Bruce Schaller is in agreement with the above finding. He says the reason why rideshare companies are surging ahead is simple. They have found service gaps and are filling them. Schaller is a consultant and former deputy commissioner for traffic and planning in New York. He led the "Unsustainable?" study on the growth of ride-hailing services there.
He said the following. "What Uber and [its competitors] have done is they've shone a bright light on deficiencies and other gaps in the public transportation systems in New York, D.C., Chicago. What's happened is that there's now consequences if public transit isn't up to snuff. Before, people just had to tolerate it."
Schaller says if mass transit is to compete with rideshare companies and come out ahead they will need " to improve service, expand capacity, [provide] better customer information."
Metro needs to figure out what to do to increase their rider numbers and implement it sooner rather later because of a new concept that is currently under research. Driverless cars.
Though it will be a while before they are cleared for consumers, mass transit providers must start thinking of how their arrival will impact them. Driverless cars will eliminate the need to pay drivers.
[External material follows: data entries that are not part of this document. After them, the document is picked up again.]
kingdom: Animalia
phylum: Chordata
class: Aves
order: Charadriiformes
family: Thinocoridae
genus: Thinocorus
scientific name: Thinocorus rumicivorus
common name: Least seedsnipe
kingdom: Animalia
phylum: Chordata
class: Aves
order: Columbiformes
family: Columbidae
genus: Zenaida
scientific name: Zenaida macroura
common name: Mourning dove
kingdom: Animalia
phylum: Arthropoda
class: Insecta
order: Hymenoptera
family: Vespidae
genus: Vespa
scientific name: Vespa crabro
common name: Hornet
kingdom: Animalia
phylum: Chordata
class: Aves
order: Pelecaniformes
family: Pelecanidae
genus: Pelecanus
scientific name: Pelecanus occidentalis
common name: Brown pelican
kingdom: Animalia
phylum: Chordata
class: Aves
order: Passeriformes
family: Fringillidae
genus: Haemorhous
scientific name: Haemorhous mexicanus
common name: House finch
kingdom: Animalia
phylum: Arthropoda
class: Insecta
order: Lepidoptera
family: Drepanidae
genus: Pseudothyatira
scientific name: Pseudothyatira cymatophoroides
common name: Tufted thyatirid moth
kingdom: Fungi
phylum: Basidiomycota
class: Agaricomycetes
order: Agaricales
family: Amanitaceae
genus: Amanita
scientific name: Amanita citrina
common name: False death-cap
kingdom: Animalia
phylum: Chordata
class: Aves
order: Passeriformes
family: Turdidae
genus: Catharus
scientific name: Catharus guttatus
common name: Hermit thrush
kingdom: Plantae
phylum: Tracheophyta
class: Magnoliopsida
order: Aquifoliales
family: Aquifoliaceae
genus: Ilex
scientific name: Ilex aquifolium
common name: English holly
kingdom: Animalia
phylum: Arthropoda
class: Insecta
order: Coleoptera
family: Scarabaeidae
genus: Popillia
Rideshare companies will undoubtedly pass on these saving to customers via reduced fares.
Schaller said, "You could have a steady flow turn into an avalanche of people switching from transit to these vehicles as they get cheaper and cheaper."
At a recent Metro board meeting, a similar sentiment was also expressed by board member David Horner. He urged the agency to be progressive in their thinking and planning.
He said, "The rise of autonomous vehicles over the next decades could be devastating unless we get our capital programming right," he said. "We can't be Sears, Roebuck in the era of Amazon."